Copy the text lines of all the records below without any changes. Leave the pictures out of your copy.
BEGIN
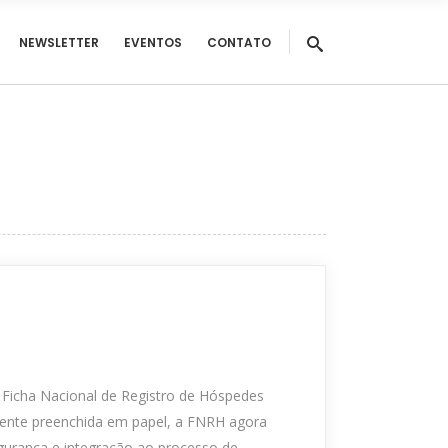
NEWSLETTER
EVENTOS
CONTATO
a Ficha Nacional de Registro de Hóspedes
mente preenchida em papel, a FNRH agora
egurança e integração ao processo de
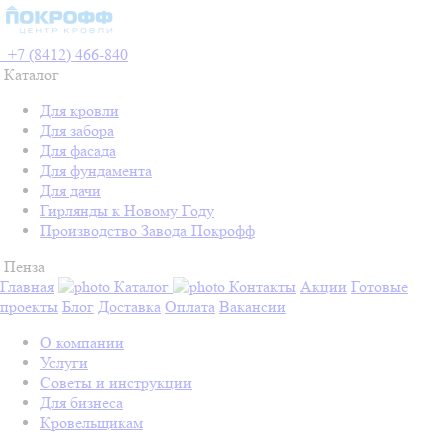
+7 (8412) 466-840
Каталог
Для кровли
Для забора
Для фасада
Для фундамента
Для дачи
Гирлянды к Новому Году
Производство Завода Покрофф
Пенза
Главная
Каталог
Контакты
Акции
Готовые
проекты
Блог
Доставка
Оплата
Вакансии
О компании
Услуги
Советы и инструкции
Для бизнеса
Кровельщикам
END
### EXERCISE ANSWER
NEWSLETTER
EVENTOS
CONTATO
a Ficha Nacional de Registro de Hóspedes
mente preenchida em papel, a FNRH agora
egurança e integração ao processo de
+7 (8412) 466-840
Каталог
Для кровли
Для забора
Для фасада
Для фундамента
Для дачи
Гирлянды к Новому Году
Производство Завода Покрофф
Пенза
Главная
Каталог
Контакты
Акции
Готовые
проекты
Блог
Доставка
Оплата
Вакансии
О компании
Услуги
Советы и инструкции
Для бизнеса
Кровельщикам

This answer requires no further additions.